General information
- Type: Open-class sailplane
- National origin: Germany
- Manufacturer: Schempp-Hirth
- Designer: Klaus Holighaus
- Number built: 1

History
- First flight: January 1969

= Schempp-Hirth HS-3 Nimbus =

The Schempp-Hirth HS-3 Nimbus was a prototype glider built by Klaus Holighaus.

The HS-3 Nimbus was a high performance single-seater. Holighaus designed and built this prototype glider in his spare time with assistance from Schempp-Hirth. Strictly speaking, it is not a Schempp-Hirth glider but rather a glider built at Schempp-Hirth.

It employed the same fuselage as the Open Class Cirrus and a similar tail, but had an entirely new wing, high-set and in three segments adding up to a 22 m span. The prototype first flew in January 1969.

The Nimbus had a rudder far too small for an aircraft of its size, leading to very unfavourable control characteristics; After the pilot applied full aileron and rudder inputs, the glider continued to fly straight ahead for several seconds before suddenly dropping a wing, requiring full opposite controls to recover. No air brakes were fitted and it was an exceptionally difficult glider to land. It was damaged several times in overshoots. However, it had an exceptionally high performance for the time, with a best glide ratio of 51:1 at 90 km/h and a minimum sink rate of only 0.43 m/s.
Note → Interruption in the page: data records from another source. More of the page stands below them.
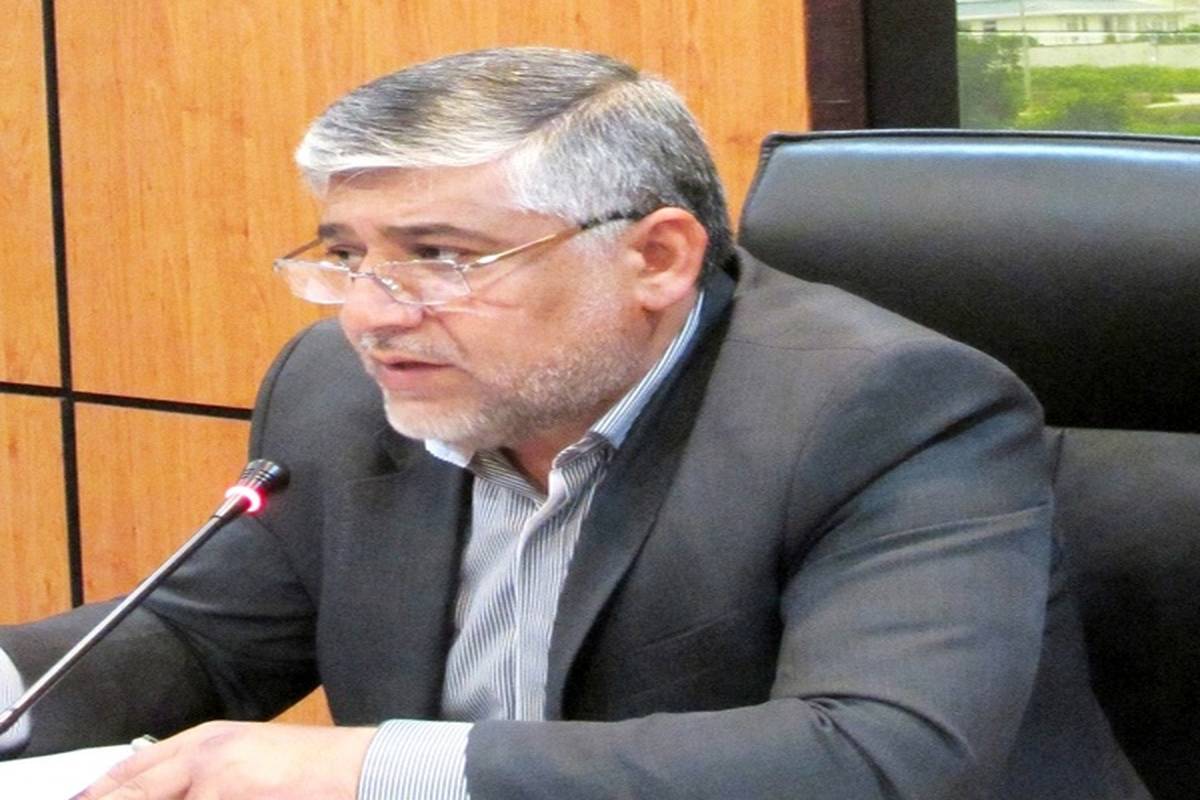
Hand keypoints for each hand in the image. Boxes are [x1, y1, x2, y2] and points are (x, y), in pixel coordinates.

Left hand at [74, 720, 375, 798]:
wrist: (361, 773)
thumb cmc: (312, 772)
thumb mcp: (248, 760)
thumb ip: (200, 773)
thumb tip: (150, 790)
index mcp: (205, 742)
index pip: (127, 774)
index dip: (99, 794)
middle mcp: (204, 760)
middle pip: (127, 791)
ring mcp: (217, 787)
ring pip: (150, 799)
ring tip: (143, 797)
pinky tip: (213, 799)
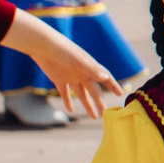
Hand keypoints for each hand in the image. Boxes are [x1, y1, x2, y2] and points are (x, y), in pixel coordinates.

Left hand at [3, 15, 118, 117]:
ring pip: (82, 94)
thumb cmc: (63, 50)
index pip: (105, 78)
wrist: (43, 46)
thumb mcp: (79, 60)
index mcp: (90, 68)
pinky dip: (67, 101)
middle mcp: (83, 73)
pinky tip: (69, 109)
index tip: (120, 94)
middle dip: (100, 102)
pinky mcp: (59, 79)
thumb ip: (92, 69)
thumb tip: (106, 77)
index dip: (113, 86)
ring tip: (93, 116)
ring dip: (87, 105)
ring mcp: (71, 77)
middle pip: (94, 91)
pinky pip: (65, 93)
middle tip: (105, 115)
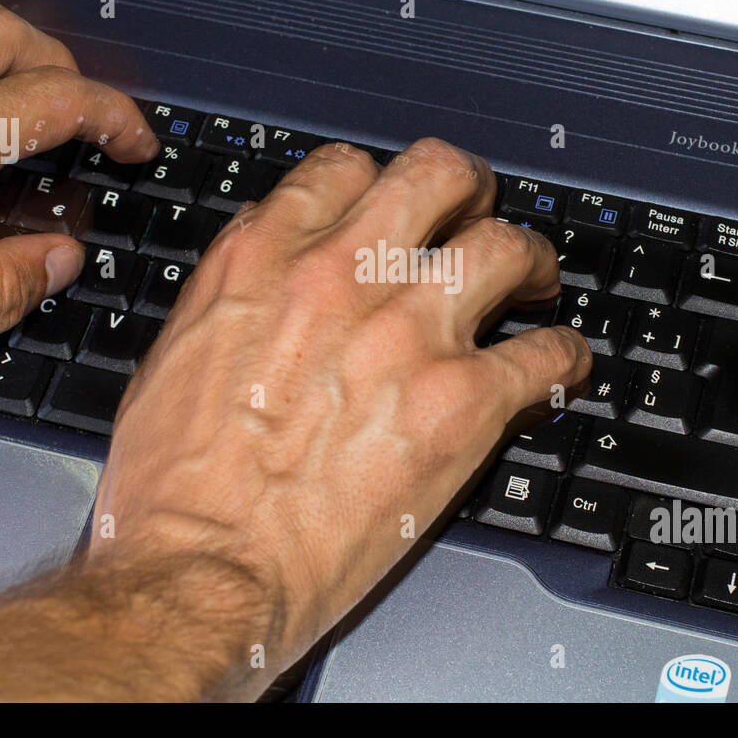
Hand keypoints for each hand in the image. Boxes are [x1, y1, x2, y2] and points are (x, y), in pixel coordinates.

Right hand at [93, 138, 591, 686]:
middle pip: (439, 176)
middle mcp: (343, 274)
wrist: (202, 568)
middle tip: (479, 219)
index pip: (347, 169)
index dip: (381, 185)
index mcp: (264, 258)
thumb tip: (276, 274)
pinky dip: (563, 357)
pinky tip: (559, 369)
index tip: (397, 211)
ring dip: (529, 261)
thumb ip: (239, 295)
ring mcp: (409, 331)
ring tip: (534, 284)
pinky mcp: (461, 402)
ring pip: (505, 246)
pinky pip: (546, 352)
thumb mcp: (179, 353)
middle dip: (471, 191)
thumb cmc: (174, 485)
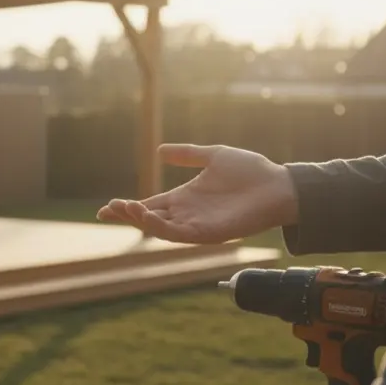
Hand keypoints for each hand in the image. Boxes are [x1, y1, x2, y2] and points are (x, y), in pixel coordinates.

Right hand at [98, 144, 299, 242]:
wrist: (279, 185)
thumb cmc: (251, 171)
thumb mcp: (213, 155)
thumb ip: (187, 155)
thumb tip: (160, 150)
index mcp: (184, 198)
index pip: (149, 205)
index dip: (127, 208)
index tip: (106, 207)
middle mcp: (187, 214)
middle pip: (148, 219)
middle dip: (126, 216)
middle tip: (108, 210)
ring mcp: (196, 225)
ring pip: (160, 229)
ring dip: (140, 221)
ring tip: (126, 208)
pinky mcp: (208, 234)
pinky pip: (179, 234)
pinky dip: (161, 227)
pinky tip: (148, 216)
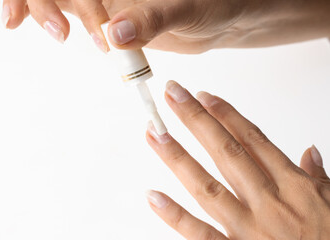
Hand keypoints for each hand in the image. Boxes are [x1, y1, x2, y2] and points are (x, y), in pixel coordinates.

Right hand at [3, 0, 329, 53]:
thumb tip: (116, 34)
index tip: (47, 15)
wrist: (223, 19)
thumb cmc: (215, 3)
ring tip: (62, 35)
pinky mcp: (111, 12)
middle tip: (59, 32)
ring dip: (46, 10)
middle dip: (44, 1)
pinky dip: (60, 20)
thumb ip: (152, 18)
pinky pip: (75, 11)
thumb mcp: (187, 8)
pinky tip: (62, 33)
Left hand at [145, 80, 329, 238]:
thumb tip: (311, 150)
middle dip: (196, 120)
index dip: (225, 114)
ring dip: (177, 157)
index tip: (203, 96)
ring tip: (155, 133)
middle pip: (225, 151)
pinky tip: (153, 196)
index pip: (252, 139)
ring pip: (207, 185)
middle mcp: (268, 202)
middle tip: (173, 94)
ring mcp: (249, 228)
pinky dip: (175, 215)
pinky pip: (201, 234)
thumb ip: (317, 175)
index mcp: (293, 186)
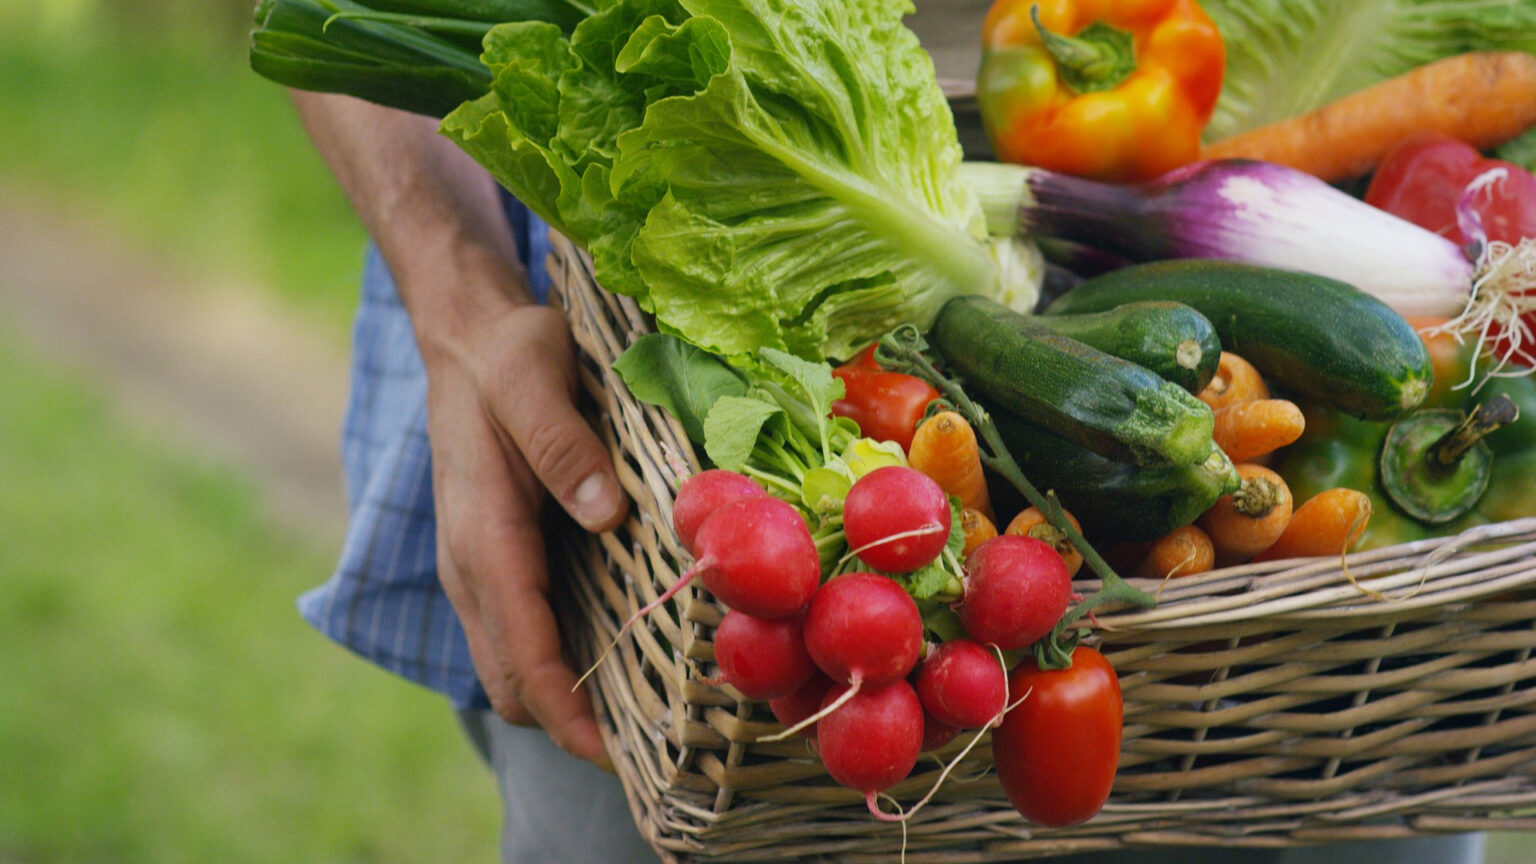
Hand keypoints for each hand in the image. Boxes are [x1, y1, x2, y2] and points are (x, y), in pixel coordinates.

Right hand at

George Moffat of the USA flew the Nimbus in the 1970 World Gliding Championships at Marfa, Texas. He had to modify the aircraft's cockpit to fit in, and became the first person to sample its spin characteristics when, in mid-competition, the glider departed from a steep turn into autorotation with asymmetric water ballast. While considering bailing out, he remembered that the spin of the similar Akaflieg Darmstadt D36 could be tamed by rocking the stick back and forth violently. Flexing the wings caused the angle of attack to change and recovery eventually ensued. In spite of these difficulties, Moffat and the Nimbus won the World Championship.

The production version of the Nimbus was the Schempp-Hirth Nimbus-2.